In the case of a patient that I’ll call “Trudy,” who was married to “Glenn,” she witnessed all sorts of signs that Glenn was having an affair with their neighbor, “Nina” — their body language when they stood near each other, walking in on them sitting together in the backyard when she came home unexpectedly, and Glenn’s sudden interest in his appearance and getting in shape. Yet Trudy kept explaining them away, deluding herself with the fantasy that the affair wasn’t happening.  

Trudy needed to “Look in the Rearview Mirror” to understand that some things were closer than they appeared. She needed to acknowledge and accept what she was seeing instead of brushing it off. Trudy eventually confronted Glenn about the behaviors and he admitted everything. She and Glenn were able to work things out, but Trudy vows that she’ll keep a constant eye in her rearview mirror and ask Glenn right away about any “Watch-Out Signs” so that denial can’t take hold. 

Family dynamics can play out in ways that involve using guilt as a tactic for making continuous demands. How do you advise that family members handle the unreasonable demands made of them?  

It’s essential to distinguish between norms and expectations; they’re not interchangeable. It’s clear that those who employ guilt trips prioritize achieving the result they desire without being cognizant of the potential harm caused by their demands.  

It’s unlikely that you’ll be able to make them aware that they’re attempting to get you to agree to their demands by making you feel guilty or that you’re not good enough. Instead, you need to put boundaries in place for yourself regarding what you can and will do so that you can say “no” to demands that seem unreasonable.

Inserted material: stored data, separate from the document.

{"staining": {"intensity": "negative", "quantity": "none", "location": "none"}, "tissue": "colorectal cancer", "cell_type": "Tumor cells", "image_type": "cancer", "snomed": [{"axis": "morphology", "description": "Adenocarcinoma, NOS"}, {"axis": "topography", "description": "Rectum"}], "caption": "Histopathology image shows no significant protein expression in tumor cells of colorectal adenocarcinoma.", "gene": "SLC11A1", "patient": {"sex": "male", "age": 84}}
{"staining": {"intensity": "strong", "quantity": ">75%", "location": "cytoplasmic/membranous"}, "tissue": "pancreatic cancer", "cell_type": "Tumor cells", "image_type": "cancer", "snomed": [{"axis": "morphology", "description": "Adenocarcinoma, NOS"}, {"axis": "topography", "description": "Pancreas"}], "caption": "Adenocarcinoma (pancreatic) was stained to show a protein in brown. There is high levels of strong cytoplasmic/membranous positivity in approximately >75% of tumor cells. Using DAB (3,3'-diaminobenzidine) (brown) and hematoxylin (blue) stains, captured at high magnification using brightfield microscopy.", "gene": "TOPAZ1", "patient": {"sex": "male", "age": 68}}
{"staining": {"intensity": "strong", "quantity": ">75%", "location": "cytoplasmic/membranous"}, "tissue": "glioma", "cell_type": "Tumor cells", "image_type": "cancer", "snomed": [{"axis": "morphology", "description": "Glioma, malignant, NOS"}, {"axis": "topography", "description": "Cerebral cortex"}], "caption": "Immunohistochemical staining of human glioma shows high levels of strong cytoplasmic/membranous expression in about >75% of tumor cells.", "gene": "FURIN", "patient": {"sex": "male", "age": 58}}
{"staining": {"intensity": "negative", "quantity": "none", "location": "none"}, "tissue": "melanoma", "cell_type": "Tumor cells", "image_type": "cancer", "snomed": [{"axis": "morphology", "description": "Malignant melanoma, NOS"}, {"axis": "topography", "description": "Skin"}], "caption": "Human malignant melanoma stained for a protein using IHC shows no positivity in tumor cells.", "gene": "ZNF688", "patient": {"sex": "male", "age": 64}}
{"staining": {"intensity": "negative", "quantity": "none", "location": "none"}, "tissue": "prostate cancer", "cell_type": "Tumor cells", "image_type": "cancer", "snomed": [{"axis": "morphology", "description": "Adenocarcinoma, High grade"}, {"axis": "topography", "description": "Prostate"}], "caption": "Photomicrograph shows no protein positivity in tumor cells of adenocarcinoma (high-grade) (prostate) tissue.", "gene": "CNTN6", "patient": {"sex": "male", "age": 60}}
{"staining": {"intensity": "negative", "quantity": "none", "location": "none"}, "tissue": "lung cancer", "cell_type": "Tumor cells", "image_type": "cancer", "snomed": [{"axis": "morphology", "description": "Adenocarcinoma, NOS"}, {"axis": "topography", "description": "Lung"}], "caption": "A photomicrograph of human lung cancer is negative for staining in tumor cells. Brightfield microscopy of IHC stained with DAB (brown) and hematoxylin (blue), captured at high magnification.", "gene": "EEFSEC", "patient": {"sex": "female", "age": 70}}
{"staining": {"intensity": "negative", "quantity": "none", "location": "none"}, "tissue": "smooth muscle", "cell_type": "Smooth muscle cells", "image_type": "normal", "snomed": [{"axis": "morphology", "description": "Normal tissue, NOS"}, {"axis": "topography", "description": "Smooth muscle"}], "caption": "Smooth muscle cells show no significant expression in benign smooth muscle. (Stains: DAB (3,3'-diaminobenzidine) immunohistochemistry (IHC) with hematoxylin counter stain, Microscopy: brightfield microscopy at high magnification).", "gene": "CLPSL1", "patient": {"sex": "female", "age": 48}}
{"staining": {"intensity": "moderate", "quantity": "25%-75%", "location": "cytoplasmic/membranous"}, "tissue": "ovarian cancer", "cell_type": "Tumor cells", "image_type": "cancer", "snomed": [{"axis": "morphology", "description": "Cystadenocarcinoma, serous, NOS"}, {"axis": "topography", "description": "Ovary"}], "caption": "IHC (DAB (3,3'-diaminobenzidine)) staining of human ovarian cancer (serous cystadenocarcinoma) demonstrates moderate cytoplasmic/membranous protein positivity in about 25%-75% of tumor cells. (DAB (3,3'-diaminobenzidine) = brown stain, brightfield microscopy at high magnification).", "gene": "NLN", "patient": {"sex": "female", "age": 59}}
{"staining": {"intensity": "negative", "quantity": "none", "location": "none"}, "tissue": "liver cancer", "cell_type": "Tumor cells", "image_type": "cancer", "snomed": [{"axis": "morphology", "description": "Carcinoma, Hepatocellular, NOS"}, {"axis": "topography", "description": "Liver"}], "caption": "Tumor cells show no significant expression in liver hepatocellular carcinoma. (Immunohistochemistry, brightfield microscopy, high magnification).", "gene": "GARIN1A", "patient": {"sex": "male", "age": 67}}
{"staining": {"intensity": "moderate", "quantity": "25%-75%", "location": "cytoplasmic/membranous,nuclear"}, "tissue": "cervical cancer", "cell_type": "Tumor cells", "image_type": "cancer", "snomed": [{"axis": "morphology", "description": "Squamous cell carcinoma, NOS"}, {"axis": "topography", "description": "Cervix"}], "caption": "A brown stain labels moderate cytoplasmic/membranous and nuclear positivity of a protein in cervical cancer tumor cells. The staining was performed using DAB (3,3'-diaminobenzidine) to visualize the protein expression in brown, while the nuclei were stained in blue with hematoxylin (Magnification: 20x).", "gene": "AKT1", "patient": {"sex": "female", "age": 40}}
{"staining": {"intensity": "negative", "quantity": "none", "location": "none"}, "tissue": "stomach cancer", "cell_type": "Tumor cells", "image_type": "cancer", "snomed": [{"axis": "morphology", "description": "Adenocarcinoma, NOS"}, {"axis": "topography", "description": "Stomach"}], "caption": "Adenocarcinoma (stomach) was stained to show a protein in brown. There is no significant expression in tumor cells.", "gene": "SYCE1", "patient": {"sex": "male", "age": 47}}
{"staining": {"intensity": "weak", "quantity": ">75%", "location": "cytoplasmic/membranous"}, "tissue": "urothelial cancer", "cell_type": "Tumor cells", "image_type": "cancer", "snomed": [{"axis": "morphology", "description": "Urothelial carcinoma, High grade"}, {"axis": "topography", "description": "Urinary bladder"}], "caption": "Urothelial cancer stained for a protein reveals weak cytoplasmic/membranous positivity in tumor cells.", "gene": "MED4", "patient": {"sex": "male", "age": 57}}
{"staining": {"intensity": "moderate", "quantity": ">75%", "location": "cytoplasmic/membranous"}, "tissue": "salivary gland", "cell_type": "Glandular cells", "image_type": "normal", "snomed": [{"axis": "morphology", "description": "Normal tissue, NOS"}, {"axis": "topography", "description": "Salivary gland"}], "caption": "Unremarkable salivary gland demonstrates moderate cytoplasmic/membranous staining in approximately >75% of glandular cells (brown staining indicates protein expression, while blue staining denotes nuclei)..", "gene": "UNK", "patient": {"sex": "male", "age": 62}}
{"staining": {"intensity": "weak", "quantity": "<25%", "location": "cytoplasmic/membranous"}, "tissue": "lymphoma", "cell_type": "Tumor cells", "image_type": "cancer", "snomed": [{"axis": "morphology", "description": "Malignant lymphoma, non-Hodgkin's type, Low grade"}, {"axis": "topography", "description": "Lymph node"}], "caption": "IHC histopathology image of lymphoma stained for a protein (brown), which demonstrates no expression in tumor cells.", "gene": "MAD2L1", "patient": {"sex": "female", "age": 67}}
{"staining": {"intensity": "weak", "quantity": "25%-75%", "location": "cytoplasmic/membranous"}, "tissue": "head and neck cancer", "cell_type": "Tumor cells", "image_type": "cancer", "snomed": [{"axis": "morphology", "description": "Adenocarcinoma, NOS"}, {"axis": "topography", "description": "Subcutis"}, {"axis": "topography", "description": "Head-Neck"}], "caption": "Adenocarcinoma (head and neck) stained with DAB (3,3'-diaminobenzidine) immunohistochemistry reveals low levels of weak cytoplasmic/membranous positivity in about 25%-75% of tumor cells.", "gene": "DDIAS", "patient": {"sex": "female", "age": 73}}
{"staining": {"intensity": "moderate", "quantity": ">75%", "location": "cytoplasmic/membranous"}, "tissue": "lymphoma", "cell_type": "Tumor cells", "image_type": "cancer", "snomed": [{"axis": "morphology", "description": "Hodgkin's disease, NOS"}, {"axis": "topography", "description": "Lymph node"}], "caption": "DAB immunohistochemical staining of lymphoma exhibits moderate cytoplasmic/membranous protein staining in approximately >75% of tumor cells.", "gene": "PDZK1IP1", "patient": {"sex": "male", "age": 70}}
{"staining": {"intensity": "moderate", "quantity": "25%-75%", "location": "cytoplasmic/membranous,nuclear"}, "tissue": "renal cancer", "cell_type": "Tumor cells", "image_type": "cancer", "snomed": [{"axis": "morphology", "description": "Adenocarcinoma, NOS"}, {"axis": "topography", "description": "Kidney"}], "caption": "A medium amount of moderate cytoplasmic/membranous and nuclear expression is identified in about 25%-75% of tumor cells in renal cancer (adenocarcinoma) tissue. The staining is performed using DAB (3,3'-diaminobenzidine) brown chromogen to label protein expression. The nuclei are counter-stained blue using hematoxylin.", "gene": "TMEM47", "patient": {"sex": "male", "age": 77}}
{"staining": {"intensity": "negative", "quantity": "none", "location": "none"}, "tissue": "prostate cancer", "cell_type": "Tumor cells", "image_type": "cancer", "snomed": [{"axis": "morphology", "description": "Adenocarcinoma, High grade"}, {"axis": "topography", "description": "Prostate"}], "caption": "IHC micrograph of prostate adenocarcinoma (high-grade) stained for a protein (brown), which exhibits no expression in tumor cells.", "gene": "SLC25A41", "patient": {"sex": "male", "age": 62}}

Having clarity about what you will and won’t do will help you avoid feeling guilty. 

How can we help others who don’t seem to recognize that they’re in denial? Again, please share an example.  

One of the most challenging elements of dealing with difficult behavior in those you care about is accepting the reality of your constraints. The truth is you can’t get people to see that they’re in denial, nor should you. Instead, it’s up to you to recognize their blindness and change your behavior in relationship to it. 

For example, one client who I’ll call “Paula,” decided to tell her mother that she was upset with her for being so oblivious to how overwhelming and busy her life was raising her two children and working. She felt her mother was selfish and demanding of her to do a million things and spend time bombarding her with what felt like unfair expectations. But when she confronted her mother’s denial of how full her life was, her mother because furious with her and told her she was a neglectful daughter who didn’t love or care about her. There was no way that Paula was going to get her mother to “see” her and consider Paula’s needs along with her own. 

The goal for Paula was to determine what she could do that would help her mother, but also leave room for Paula to consider her own needs — what it would take for her to feel that she was being a good enough daughter separate from what her mother thought of her. 

Is it possible to keep relationships intact once you stand up to another’s denial?  

That depends. Sometimes when you change the way you interact with someone in response to their denial, they will adapt and engage with you in a healthier way. Other times, however, they may be too angry or hurt to accept the new boundaries and limits you put in place. It’s the commitment and effort of both individuals that ultimately will determine the fate of a relationship.